Well, I woke up Tuesday morning having another panic attack, because it was... time. It was time to go back and face reality and to prepare- Problem is.....how do you prepare for this? How do you prepare for or get ready to face the reality of Breast Cancer?
I am at a loss- I have read other blogs and tried to take heed. Button up shirts, pj's with pockets for your drains, recliners to sleep in for as long as 2 weeks to 2 months (don't have that yet, but my husband is hurriedly making a swinging bed for my back porch!) Anyway, one week from today I will transform my body. I have had boobs- big ones, since 9th grade. Never really liked them, but they were me and who I have been. Don't get me wrong- I am not having second thoughts about a mastectomy!
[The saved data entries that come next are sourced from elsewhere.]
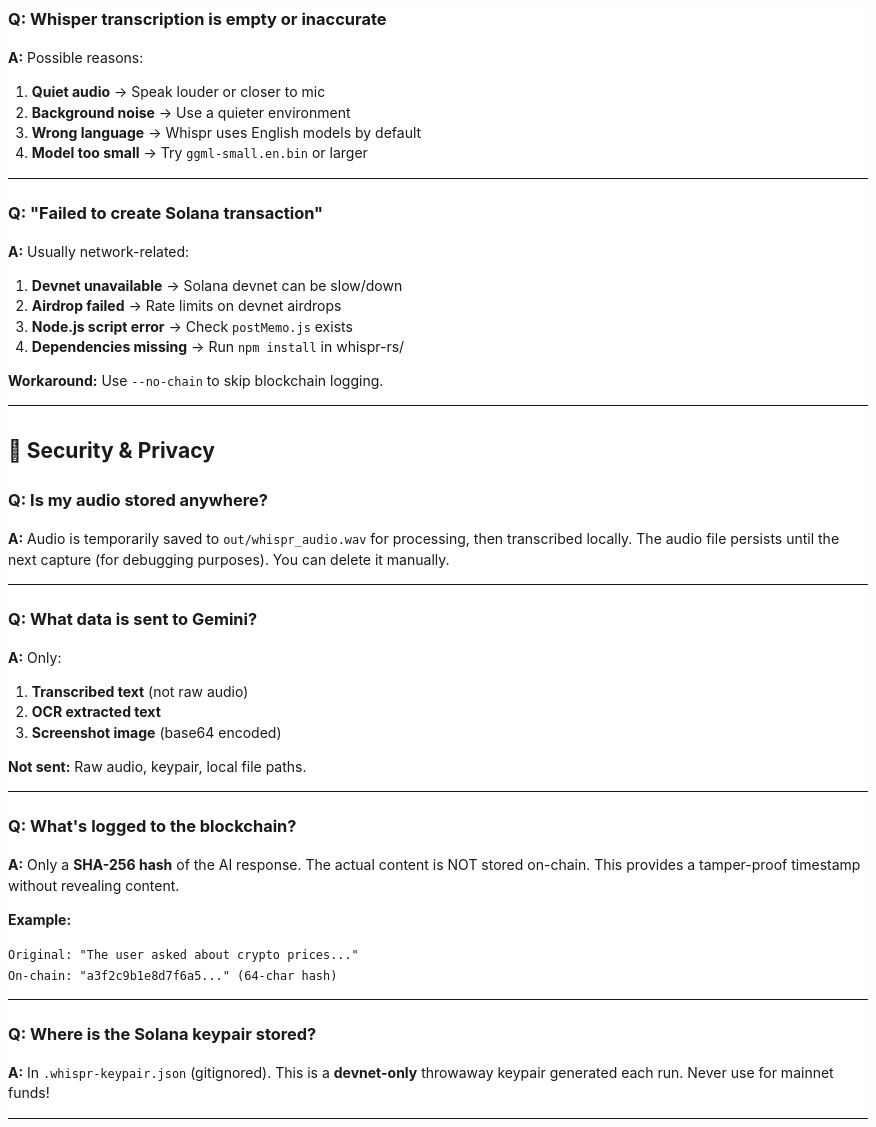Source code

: ### Q: Whisper transcription is empty or inaccurate
**A:** Possible reasons:
1. **Quiet audio** → Speak louder or closer to mic
2. **Background noise** → Use a quieter environment
3. **Wrong language** → Whispr uses English models by default
4. **Model too small** → Try `ggml-small.en.bin` or larger

---

### Q: "Failed to create Solana transaction"
**A:** Usually network-related:
1. **Devnet unavailable** → Solana devnet can be slow/down
2. **Airdrop failed** → Rate limits on devnet airdrops
3. **Node.js script error** → Check `postMemo.js` exists
4. **Dependencies missing** → Run `npm install` in whispr-rs/

**Workaround:** Use `--no-chain` to skip blockchain logging.

---

## 🔐 Security & Privacy

### Q: Is my audio stored anywhere?
**A:** Audio is temporarily saved to `out/whispr_audio.wav` for processing, then transcribed locally. The audio file persists until the next capture (for debugging purposes). You can delete it manually.

---

### Q: What data is sent to Gemini?
**A:** Only:
1. **Transcribed text** (not raw audio)
2. **OCR extracted text**
3. **Screenshot image** (base64 encoded)

**Not sent:** Raw audio, keypair, local file paths.

---

### Q: What's logged to the blockchain?
**A:** Only a **SHA-256 hash** of the AI response. The actual content is NOT stored on-chain. This provides a tamper-proof timestamp without revealing content.

**Example:**
```
Original: "The user asked about crypto prices..."
On-chain: "a3f2c9b1e8d7f6a5..." (64-char hash)
```

---

### Q: Where is the Solana keypair stored?
**A:** In `.whispr-keypair.json` (gitignored). This is a **devnet-only** throwaway keypair generated each run. Never use for mainnet funds!

---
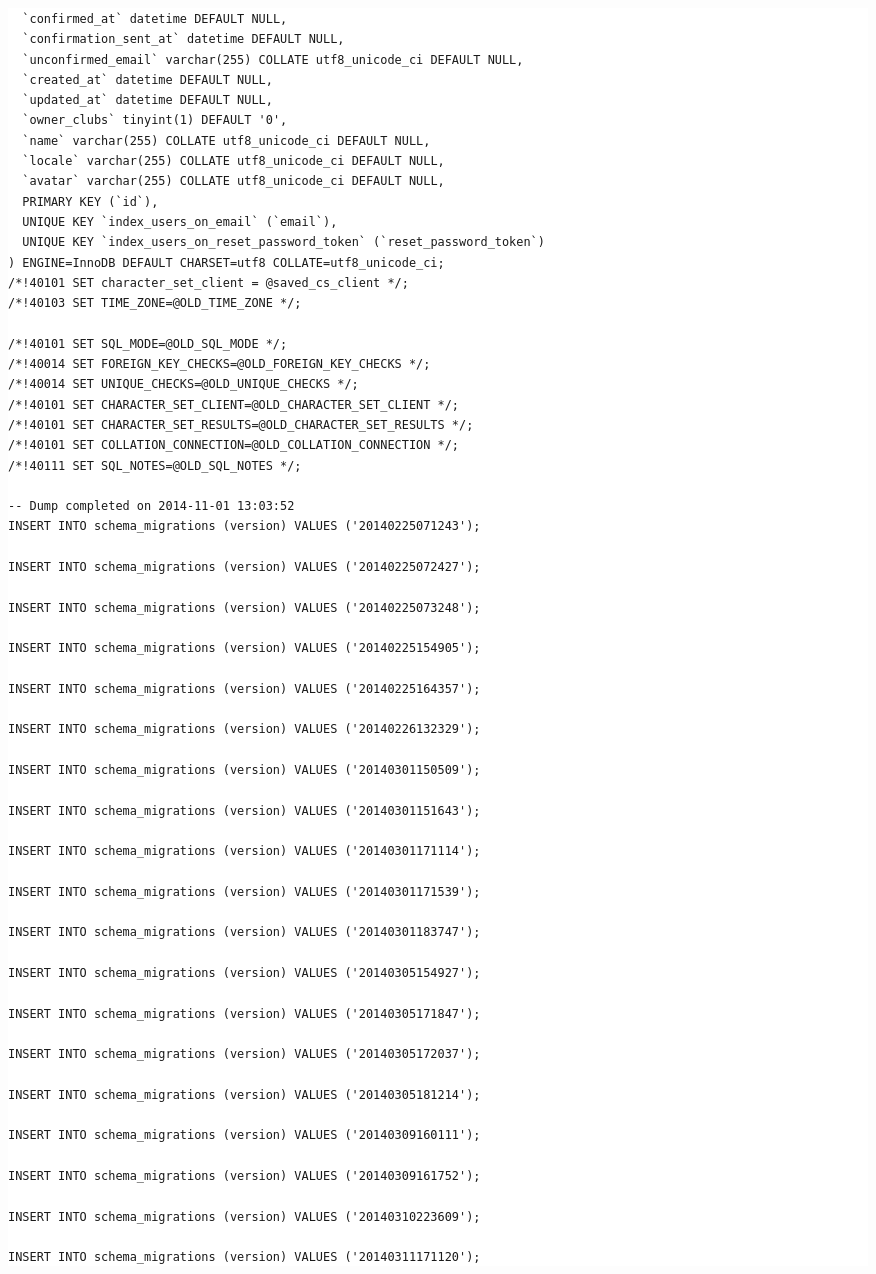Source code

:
 ```
  `confirmed_at` datetime DEFAULT NULL,
  `confirmation_sent_at` datetime DEFAULT NULL,
  `unconfirmed_email` varchar(255) COLLATE utf8_unicode_ci DEFAULT NULL,
  `created_at` datetime DEFAULT NULL,
  `updated_at` datetime DEFAULT NULL,
  `owner_clubs` tinyint(1) DEFAULT '0',
  `name` varchar(255) COLLATE utf8_unicode_ci DEFAULT NULL,
  `locale` varchar(255) COLLATE utf8_unicode_ci DEFAULT NULL,
  `avatar` varchar(255) COLLATE utf8_unicode_ci DEFAULT NULL,
  PRIMARY KEY (`id`),
  UNIQUE KEY `index_users_on_email` (`email`),
  UNIQUE KEY `index_users_on_reset_password_token` (`reset_password_token`)
) ENGINE=InnoDB DEFAULT CHARSET=utf8 COLLATE=utf8_unicode_ci;
/*!40101 SET character_set_client = @saved_cs_client */;
/*!40103 SET TIME_ZONE=@OLD_TIME_ZONE */;

/*!40101 SET SQL_MODE=@OLD_SQL_MODE */;
/*!40014 SET FOREIGN_KEY_CHECKS=@OLD_FOREIGN_KEY_CHECKS */;
/*!40014 SET UNIQUE_CHECKS=@OLD_UNIQUE_CHECKS */;
/*!40101 SET CHARACTER_SET_CLIENT=@OLD_CHARACTER_SET_CLIENT */;
/*!40101 SET CHARACTER_SET_RESULTS=@OLD_CHARACTER_SET_RESULTS */;
/*!40101 SET COLLATION_CONNECTION=@OLD_COLLATION_CONNECTION */;
/*!40111 SET SQL_NOTES=@OLD_SQL_NOTES */;

-- Dump completed on 2014-11-01 13:03:52
INSERT INTO schema_migrations (version) VALUES ('20140225071243');

INSERT INTO schema_migrations (version) VALUES ('20140225072427');

INSERT INTO schema_migrations (version) VALUES ('20140225073248');

INSERT INTO schema_migrations (version) VALUES ('20140225154905');

INSERT INTO schema_migrations (version) VALUES ('20140225164357');

INSERT INTO schema_migrations (version) VALUES ('20140226132329');

INSERT INTO schema_migrations (version) VALUES ('20140301150509');

INSERT INTO schema_migrations (version) VALUES ('20140301151643');

INSERT INTO schema_migrations (version) VALUES ('20140301171114');

INSERT INTO schema_migrations (version) VALUES ('20140301171539');

INSERT INTO schema_migrations (version) VALUES ('20140301183747');

INSERT INTO schema_migrations (version) VALUES ('20140305154927');

INSERT INTO schema_migrations (version) VALUES ('20140305171847');

INSERT INTO schema_migrations (version) VALUES ('20140305172037');

INSERT INTO schema_migrations (version) VALUES ('20140305181214');

INSERT INTO schema_migrations (version) VALUES ('20140309160111');

INSERT INTO schema_migrations (version) VALUES ('20140309161752');

INSERT INTO schema_migrations (version) VALUES ('20140310223609');

INSERT INTO schema_migrations (version) VALUES ('20140311171120');

```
I want this cancer GONE!! After the surgery, I have a wedding to make sure is "prepared". I will have only 10 days to be back up and ready for my daughter's wedding. Talking about being in panic mode- I rushed out last week and bought 3 more dresses- All of that stuff, I THOUGHT was stressful enough without dealing with cancer too! Now, that wedding sounds like an easy task! On top of the wedding, my daughter has told me she is having to move away after the wedding. I wasn't prepared for that either. I totally feel I am not ready for anything! So after all of that, I will need to be prepared for chemo- 4 months of it! How the hell do you prepare to have red poison pumped in your body? I don't know the answer to that question, either.
So Aunt T- the one who is always prepared- who always is always ready, ready to have fun, ready for shenanigans, ready to be in control, ready to take care of everyone and everything, ready to pull anything out of her pocketbook like food or bandaids, ready to GO, ready for ANYTHING. Aunt T doesn't feel ready for this and that scares me!

1 comment:

  1. Traci, just praying for your peace of mind as you try to come to terms with everything happening to you and around you in the weeks to come. Girl, I am on your team and will be cheering you on! You don't have to have all of the answers right now. Just make each decision as it comes and pray about the rest. Funny thing about life, everything just seems to fall into place at the least expected moment and seems to work out just fine. You do not know what your future holds, but you know who holds your future in the palm of his hands. Prayers being said for you and your amazing recovery!!!